In retrospettiva, il primo lungometraggio di un grande regista può essere una rivelazione, soprattutto se, come nel caso del film di guerra a basso budget di Stanley Kubrick “Paura e desiderio”, si riferisce a una preoccupazione costante durante tutta la sua carriera – e ancora di più se il regista cerca di sopprimerla.
Una produzione indipendente che ha debuttato, sebbene romanzata, nella sezione documentari del 1952 Festival del Cinema di VeneziaPaura e desiderio resta in scena per una settimana al Metrograph, 70 anni dopo la sua uscita negli Stati Uniti.

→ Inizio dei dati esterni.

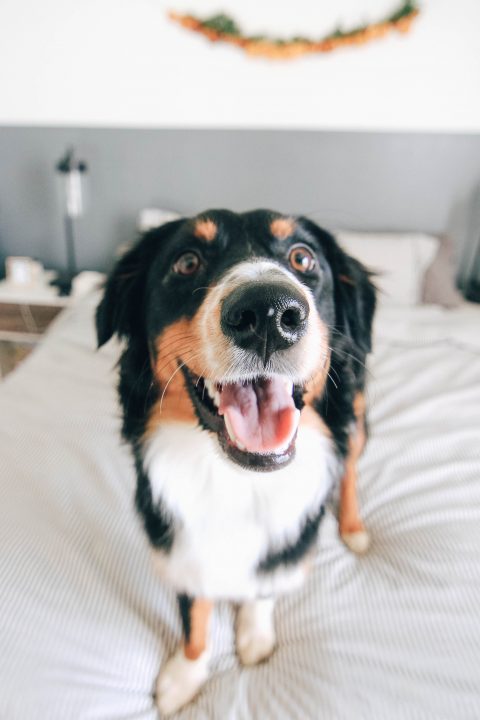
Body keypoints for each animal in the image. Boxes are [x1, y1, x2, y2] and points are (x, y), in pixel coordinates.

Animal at [96, 208, 376, 716]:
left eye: (302, 258)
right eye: (187, 262)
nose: (268, 313)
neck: (235, 479)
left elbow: (262, 585)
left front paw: (254, 635)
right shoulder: (179, 544)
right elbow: (194, 615)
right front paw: (186, 675)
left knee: (349, 465)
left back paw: (353, 528)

Kubrick, 23 anni, aveva lasciato il suo lavoro di fotografo per la rivista Look quando ha accettato il progetto, e si ritiene regista, fotografo, montatore e produttore. I mezzi erano modesti. La storia, scritta da Howard Sackler, un amico del liceo, era epica. Una voce fuori campo inquietante identifica l’evento come “non aggiornato”. Quattro soldati di livello mondiale, anche se chiaramente americani, sono intrappolati sei miglia dietro le linee nemiche, combattendo i loro demoni nel tentativo di tornare alla base.

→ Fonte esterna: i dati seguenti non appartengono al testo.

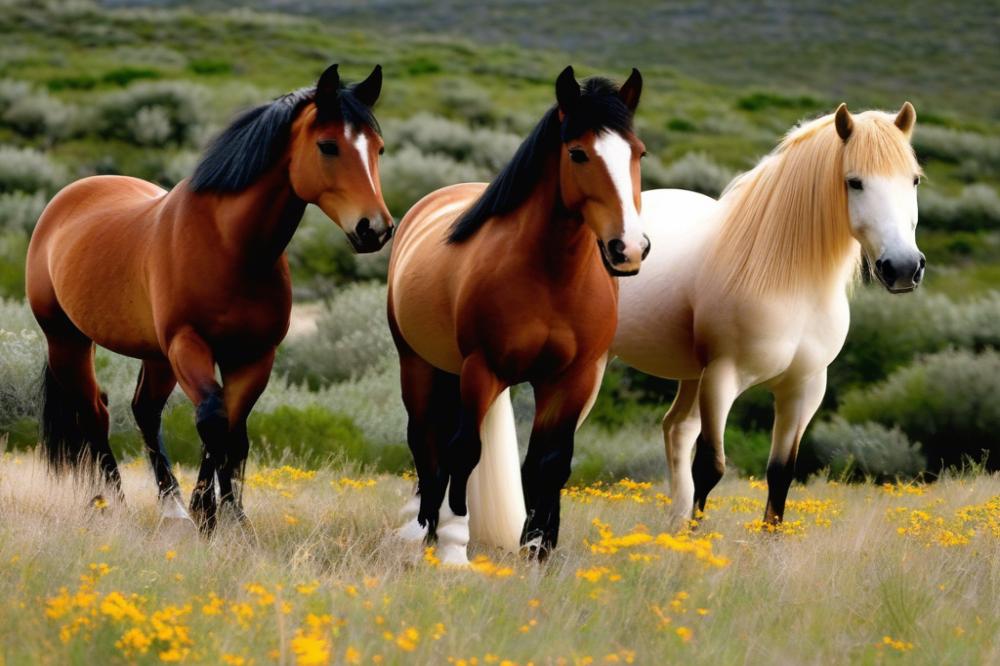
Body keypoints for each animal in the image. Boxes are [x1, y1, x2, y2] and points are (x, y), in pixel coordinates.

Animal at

Oltre alla sua ambientazione metaforica, il film partecipa all’esistenzialismo prevalente all’epoca. Lo stesso attore (Kenneth Harp) interpreta il luogotenente loquace e filosofico della squadra e un generale nemico altrettanto introspettivo. La colonna sonora è piena delle riflessioni interiori degli uomini. Il nuovo restauro digitale include nove minuti, per lo più dialoghi post-doppiaggio, tagliati dopo Venezia quando il titolo del film è stato cambiato da The Shape of Fear dal distributore Giuseppe Borstinil principale importatore americano di film neorealisti italiani che pubblicò anche il classico indipendente Il piccolo fuggitivo nel 1953.
Tuttavia, Fear and Desire rientra perfettamente nella tradizione dei film di serie B americani. L’ambientazione – un plotone isolato – e l’uso pratico dei primi piani ricordano il vivace film sulla guerra di Corea di Samuel Fuller, The Steel Casco, uscito nel 1951. Questo film divenne immediatamente famoso per la sua rappresentazione di un crimine di guerra americano, un film che Kubrick potrebbe aver visto. . .
Nel film di Fuller, un soldato arrabbiato spara a un prigioniero di guerra nordcoreano disarmato. Nel film di Kubrick, una recluta squilibrata (il futuro regista Paul Mazursky) abusa e alla fine uccide una donna del posto (Virginia Leith), che, dopo aver trovato i quattro soldati, viene legata a un albero e lasciata sotto la sua custodia. La scena che unisce le chiacchiere di Mazursky al silenzio pietroso della donna è il cuore di tenebra del film. Sebbene Leith non abbia quasi dialoghi, la sua immagine appare nella pubblicità del film.
“Paura e desiderio” è stato soprannominato goffamente ma girato in modo sorprendente. La recensione di AH Wyler sul New York Times è stata allo stesso tempo comprensiva e di sostegno, attribuendo a Kubrick e ai Sacklers uno “studio lunatico, spesso visivamente potente” di uomini sotto pressione. Ma il film non ebbe successo. Non era un ricordo piacevole per il suo creatore.
Quando Paura e Desiderio fu ripreso al Film Forum nel 1994, Kubrick chiese a un addetto stampa della Warner Bros. di filmarlo. I critici nazionali furono bombardati da lettere che esprimevano la sensazione di Kubrick secondo cui il film non era altro che “un maldestro esercizio cinematografico amatoriale”, scritto da un poeta fallito (un duro riferimento ai Sacklers, il cui Paura e desiderio circa 25 anni dopo vinse il premio come miglior film). Pulitzer Sulla sua opera teatrale “La grande speranza bianca”).
Kubrick descrisse Paura e Desiderio come “strano e assolutamente inetto, noioso e pretenzioso”. Nonostante la sua innegabile pretenziosità, il film non è né inetto né noioso. La sua stranezza è che è sia un’introduzione che una nota a piè di pagina della straordinaria carriera di Kubrick.
Paura e desiderio
22-29 settembre, Metrograph a Manhattan, Metrograph.com.